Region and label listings
>> Start

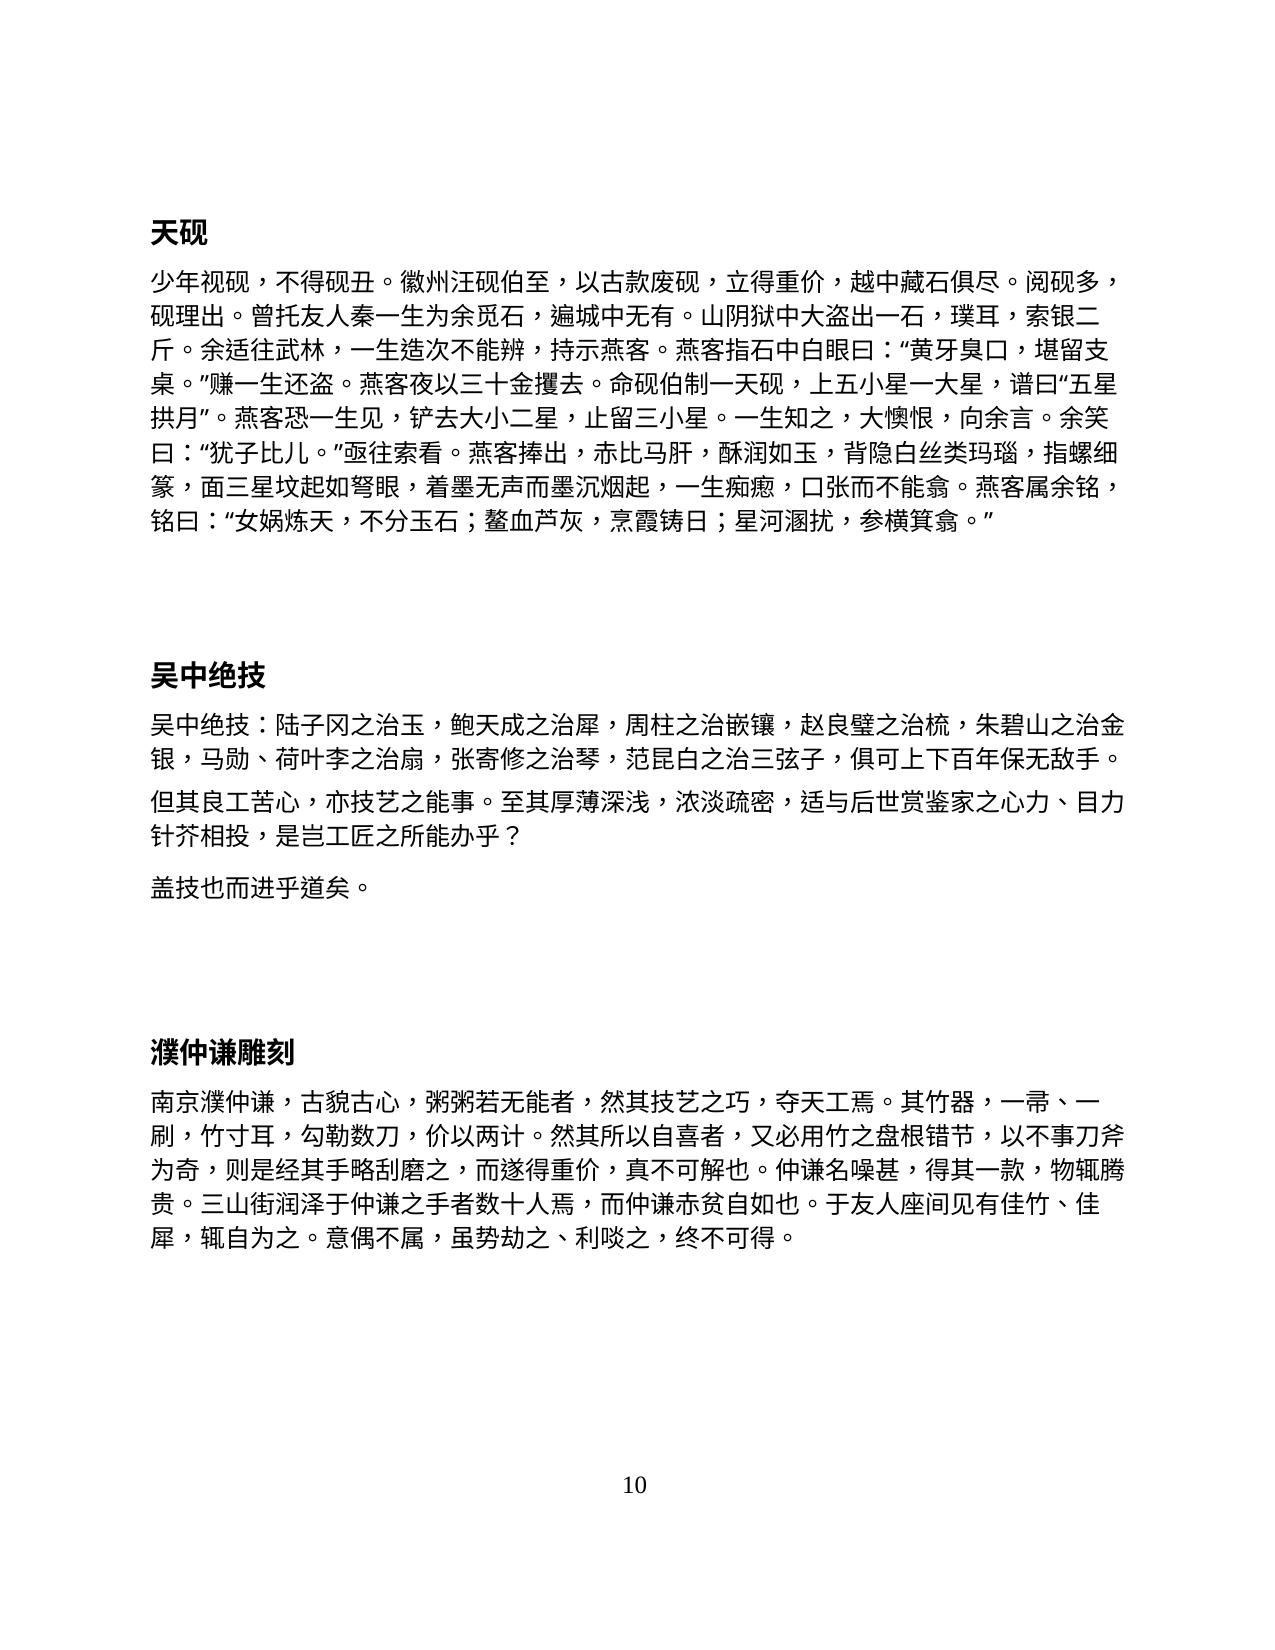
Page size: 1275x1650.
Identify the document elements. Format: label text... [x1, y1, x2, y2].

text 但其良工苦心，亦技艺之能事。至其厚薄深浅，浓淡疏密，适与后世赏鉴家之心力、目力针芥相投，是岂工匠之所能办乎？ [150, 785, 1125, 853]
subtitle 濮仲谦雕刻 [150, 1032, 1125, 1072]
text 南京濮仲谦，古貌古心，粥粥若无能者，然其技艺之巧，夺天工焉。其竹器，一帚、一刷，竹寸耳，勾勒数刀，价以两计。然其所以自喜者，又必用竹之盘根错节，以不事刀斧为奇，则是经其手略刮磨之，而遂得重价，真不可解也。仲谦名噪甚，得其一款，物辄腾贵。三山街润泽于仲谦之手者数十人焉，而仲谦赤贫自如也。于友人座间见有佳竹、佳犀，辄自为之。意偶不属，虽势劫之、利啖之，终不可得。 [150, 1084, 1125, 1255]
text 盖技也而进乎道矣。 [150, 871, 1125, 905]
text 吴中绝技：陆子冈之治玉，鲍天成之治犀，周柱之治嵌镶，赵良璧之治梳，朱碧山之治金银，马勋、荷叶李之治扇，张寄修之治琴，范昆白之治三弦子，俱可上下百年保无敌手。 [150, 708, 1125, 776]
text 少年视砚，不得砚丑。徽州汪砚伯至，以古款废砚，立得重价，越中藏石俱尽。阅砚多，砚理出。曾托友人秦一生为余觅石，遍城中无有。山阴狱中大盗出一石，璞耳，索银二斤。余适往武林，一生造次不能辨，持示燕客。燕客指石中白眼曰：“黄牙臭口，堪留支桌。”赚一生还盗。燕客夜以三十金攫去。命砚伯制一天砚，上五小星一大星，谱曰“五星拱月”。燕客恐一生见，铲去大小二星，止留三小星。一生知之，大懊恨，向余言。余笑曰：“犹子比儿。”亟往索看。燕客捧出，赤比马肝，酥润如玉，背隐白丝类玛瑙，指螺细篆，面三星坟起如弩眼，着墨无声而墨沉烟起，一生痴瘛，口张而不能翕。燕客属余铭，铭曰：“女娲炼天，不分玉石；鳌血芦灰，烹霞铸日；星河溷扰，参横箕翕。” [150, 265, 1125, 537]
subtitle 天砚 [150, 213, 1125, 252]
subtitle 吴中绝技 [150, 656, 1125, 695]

>> End

> [TASK DESCRIPTION] Reproduce every line of the listing above word for word, and leave the pictures out.

> [SOLUTION FOR THIS EXERCISE]
Page size: 1275x1650.
Identify the document elements. Format: label text... [x1, y1, x2, y2].

text 但其良工苦心，亦技艺之能事。至其厚薄深浅，浓淡疏密，适与后世赏鉴家之心力、目力针芥相投，是岂工匠之所能办乎？ [150, 785, 1125, 853]
subtitle 濮仲谦雕刻 [150, 1032, 1125, 1072]
text 南京濮仲谦，古貌古心，粥粥若无能者，然其技艺之巧，夺天工焉。其竹器，一帚、一刷，竹寸耳，勾勒数刀，价以两计。然其所以自喜者，又必用竹之盘根错节，以不事刀斧为奇，则是经其手略刮磨之，而遂得重价，真不可解也。仲谦名噪甚，得其一款，物辄腾贵。三山街润泽于仲谦之手者数十人焉，而仲谦赤贫自如也。于友人座间见有佳竹、佳犀，辄自为之。意偶不属，虽势劫之、利啖之，终不可得。 [150, 1084, 1125, 1255]
text 盖技也而进乎道矣。 [150, 871, 1125, 905]
text 吴中绝技：陆子冈之治玉，鲍天成之治犀，周柱之治嵌镶，赵良璧之治梳，朱碧山之治金银，马勋、荷叶李之治扇，张寄修之治琴，范昆白之治三弦子，俱可上下百年保无敌手。 [150, 708, 1125, 776]
text 少年视砚，不得砚丑。徽州汪砚伯至，以古款废砚，立得重价，越中藏石俱尽。阅砚多，砚理出。曾托友人秦一生为余觅石，遍城中无有。山阴狱中大盗出一石，璞耳，索银二斤。余适往武林，一生造次不能辨，持示燕客。燕客指石中白眼曰：“黄牙臭口，堪留支桌。”赚一生还盗。燕客夜以三十金攫去。命砚伯制一天砚，上五小星一大星，谱曰“五星拱月”。燕客恐一生见，铲去大小二星，止留三小星。一生知之，大懊恨，向余言。余笑曰：“犹子比儿。”亟往索看。燕客捧出，赤比马肝，酥润如玉，背隐白丝类玛瑙，指螺细篆，面三星坟起如弩眼，着墨无声而墨沉烟起，一生痴瘛，口张而不能翕。燕客属余铭，铭曰：“女娲炼天，不分玉石；鳌血芦灰，烹霞铸日；星河溷扰，参横箕翕。” [150, 265, 1125, 537]
subtitle 天砚 [150, 213, 1125, 252]
subtitle 吴中绝技 [150, 656, 1125, 695]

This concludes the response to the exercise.